Algorithms For Big Data

Instructor

Professor Matthew Johnson

Rationale

Traditional analysis of algorithms generally assumes full storage of data and considers running times polynomial in input size to be efficient. Operating on massive-scale data sets such as those of tech companies such as Google, Facebook, etc., or on indefinitely large data streams, such as those generated by sensor networks and security applications, leads to fundamentally different algorithmic models.
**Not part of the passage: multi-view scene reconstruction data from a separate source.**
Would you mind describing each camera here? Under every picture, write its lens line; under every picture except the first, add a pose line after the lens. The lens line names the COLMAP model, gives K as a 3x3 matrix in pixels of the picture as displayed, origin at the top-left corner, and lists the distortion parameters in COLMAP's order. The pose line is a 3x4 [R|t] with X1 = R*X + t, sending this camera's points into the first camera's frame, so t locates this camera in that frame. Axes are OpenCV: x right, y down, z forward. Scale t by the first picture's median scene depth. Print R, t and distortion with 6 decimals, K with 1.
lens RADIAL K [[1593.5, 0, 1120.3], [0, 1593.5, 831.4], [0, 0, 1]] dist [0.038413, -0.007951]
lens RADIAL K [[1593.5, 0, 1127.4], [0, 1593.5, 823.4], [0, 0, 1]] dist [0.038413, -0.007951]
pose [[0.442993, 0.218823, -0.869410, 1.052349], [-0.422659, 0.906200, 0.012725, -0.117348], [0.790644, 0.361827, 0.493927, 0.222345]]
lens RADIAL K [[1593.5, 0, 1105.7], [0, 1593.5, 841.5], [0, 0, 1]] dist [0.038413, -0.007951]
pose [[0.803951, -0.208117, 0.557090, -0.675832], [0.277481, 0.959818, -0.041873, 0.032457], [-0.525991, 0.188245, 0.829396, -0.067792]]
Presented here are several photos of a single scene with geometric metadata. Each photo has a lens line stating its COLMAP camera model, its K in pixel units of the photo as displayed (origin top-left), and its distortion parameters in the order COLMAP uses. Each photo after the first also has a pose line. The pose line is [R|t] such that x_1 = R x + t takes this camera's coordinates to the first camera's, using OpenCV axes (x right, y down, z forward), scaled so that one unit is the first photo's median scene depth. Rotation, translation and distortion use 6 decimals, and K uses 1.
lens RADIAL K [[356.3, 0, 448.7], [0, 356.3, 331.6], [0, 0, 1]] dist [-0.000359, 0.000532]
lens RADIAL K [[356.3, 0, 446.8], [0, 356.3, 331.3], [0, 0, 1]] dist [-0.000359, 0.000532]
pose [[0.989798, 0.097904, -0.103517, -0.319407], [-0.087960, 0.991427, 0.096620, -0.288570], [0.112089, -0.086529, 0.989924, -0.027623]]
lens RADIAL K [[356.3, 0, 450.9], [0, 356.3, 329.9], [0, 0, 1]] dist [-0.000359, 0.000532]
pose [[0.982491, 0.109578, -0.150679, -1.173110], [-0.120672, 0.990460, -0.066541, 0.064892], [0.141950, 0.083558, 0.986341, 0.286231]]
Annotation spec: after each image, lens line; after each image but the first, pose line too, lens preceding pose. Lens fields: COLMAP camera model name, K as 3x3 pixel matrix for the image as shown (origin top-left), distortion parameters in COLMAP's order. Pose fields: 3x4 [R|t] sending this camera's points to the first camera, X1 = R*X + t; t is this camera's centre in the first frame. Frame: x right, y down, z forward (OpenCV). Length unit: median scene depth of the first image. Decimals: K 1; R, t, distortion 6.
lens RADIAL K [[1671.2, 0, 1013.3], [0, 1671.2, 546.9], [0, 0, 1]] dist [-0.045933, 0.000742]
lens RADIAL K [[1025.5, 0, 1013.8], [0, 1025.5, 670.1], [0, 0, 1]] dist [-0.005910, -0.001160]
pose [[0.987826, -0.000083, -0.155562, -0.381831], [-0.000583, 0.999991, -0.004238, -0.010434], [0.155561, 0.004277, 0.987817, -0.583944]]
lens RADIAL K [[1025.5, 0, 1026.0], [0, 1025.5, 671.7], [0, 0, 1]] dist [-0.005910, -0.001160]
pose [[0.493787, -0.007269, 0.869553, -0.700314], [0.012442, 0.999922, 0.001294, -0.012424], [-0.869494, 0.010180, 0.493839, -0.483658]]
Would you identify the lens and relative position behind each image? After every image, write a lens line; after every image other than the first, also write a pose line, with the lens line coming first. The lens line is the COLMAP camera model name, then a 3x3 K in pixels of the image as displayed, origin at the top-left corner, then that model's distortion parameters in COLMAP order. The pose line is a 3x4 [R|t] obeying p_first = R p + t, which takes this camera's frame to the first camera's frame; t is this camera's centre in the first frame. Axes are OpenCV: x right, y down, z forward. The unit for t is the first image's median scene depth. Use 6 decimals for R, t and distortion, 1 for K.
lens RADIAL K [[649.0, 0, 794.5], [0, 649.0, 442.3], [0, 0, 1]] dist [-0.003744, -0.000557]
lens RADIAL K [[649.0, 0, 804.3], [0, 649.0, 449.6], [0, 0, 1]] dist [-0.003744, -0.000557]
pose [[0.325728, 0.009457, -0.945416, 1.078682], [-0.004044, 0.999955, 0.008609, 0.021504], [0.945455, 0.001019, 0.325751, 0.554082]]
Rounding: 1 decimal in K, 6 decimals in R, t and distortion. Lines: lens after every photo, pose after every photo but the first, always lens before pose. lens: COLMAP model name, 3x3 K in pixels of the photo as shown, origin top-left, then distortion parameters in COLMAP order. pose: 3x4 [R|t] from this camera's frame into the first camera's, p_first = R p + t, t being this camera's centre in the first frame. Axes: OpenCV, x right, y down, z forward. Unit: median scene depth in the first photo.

MapReduce/Hadoop in particular has seen widespread adoption in industry.

Description

This course addresses algorithmic problems in a world of big data, i.e., problems in settings where the algorithm’s input [the data] is too large to fit within a single computer’s memory. Traditional analysis of algorithms generally assumes full storage of data and considers running times polynomial in input size to be efficient. Operating on massive-scale data sets such as those of tech companies such as Google, Facebook, etc., or on indefinitely large data streams, such as those generated by sensor networks and security applications, leads to fundamentally different algorithmic models. In previous decades, DBMS settings where the data sets on a machine’s disk but not in memory motivated the external memory or I/O model (e.g. external mergesort and B-trees). More recently, models such as MapReduce/Hadoop have appeared for computing on data distributed across many machines (e.g. PageRank computation or matrix multiplication).

Topic List

The topics may include but are not limited to:

  • MapReduce/Hadoop

  • Streaming and Sketching

  • Finding Matchings

  • Counting Triangles

  • Deciding Bipartiteness and Connectivity

  • The Secretary problem

  • Matrix Multiplication

  • Compressed Sensing

Learning Goals

The student will learn what the modern models for massive-scale data algorithms are, how to analyze algorithms in these models, and when to use them. In particular, the student will gain experience with MapReduce/Hadoop and with a number of streaming/sketching algorithms.

Assessment

Several bi-weekly problem sets and a course project. The project can take the form of either an expository paper, a nontrivial implementation project, or performing original research on a problem.